Although the records contain pictures, only their text should be set down, exactly as written.

════════

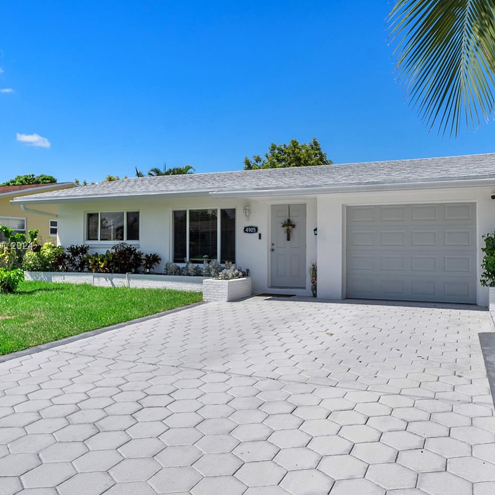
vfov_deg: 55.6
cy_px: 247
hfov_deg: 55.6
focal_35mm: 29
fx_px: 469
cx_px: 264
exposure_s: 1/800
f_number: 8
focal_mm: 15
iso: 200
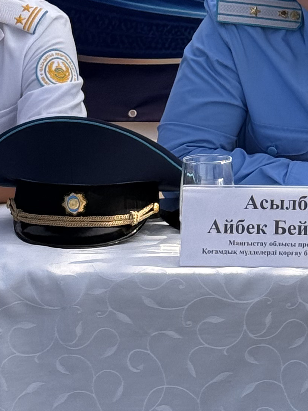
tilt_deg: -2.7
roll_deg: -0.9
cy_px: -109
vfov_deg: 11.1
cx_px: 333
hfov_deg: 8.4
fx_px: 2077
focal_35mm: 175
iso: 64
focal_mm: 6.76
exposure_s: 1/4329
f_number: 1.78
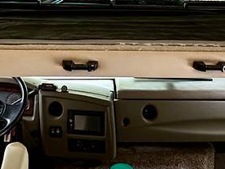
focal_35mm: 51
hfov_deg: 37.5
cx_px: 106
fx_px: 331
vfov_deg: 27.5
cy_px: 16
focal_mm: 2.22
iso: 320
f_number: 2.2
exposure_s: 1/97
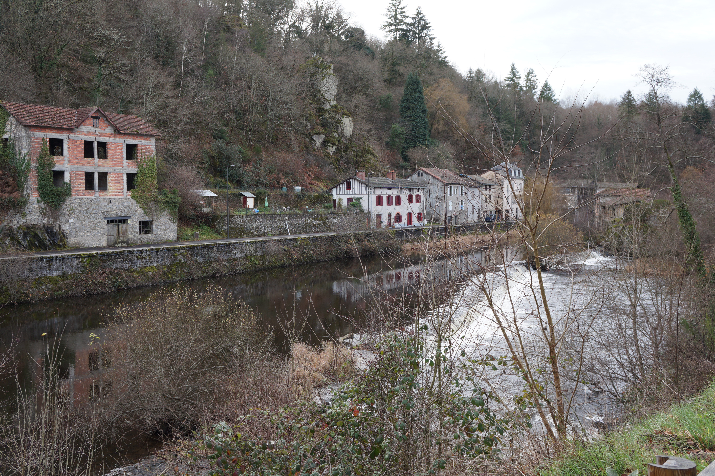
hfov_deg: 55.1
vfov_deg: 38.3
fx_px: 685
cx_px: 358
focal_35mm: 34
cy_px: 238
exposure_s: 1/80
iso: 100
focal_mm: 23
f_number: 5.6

════════

- [Response below]
vfov_deg: 55.6
cy_px: 247
hfov_deg: 55.6
focal_35mm: 29
fx_px: 469
cx_px: 264
exposure_s: 1/800
f_number: 8
focal_mm: 15
iso: 200
tilt_deg: -2.7
roll_deg: -0.9
cy_px: -109
vfov_deg: 11.1
cx_px: 333
hfov_deg: 8.4
fx_px: 2077
focal_35mm: 175
iso: 64
focal_mm: 6.76
exposure_s: 1/4329
f_number: 1.78
focal_35mm: 51
hfov_deg: 37.5
cx_px: 106
fx_px: 331
vfov_deg: 27.5
cy_px: 16
focal_mm: 2.22
iso: 320
f_number: 2.2
exposure_s: 1/97
hfov_deg: 55.1
vfov_deg: 38.3
fx_px: 685
cx_px: 358
focal_35mm: 34
cy_px: 238
exposure_s: 1/80
iso: 100
focal_mm: 23
f_number: 5.6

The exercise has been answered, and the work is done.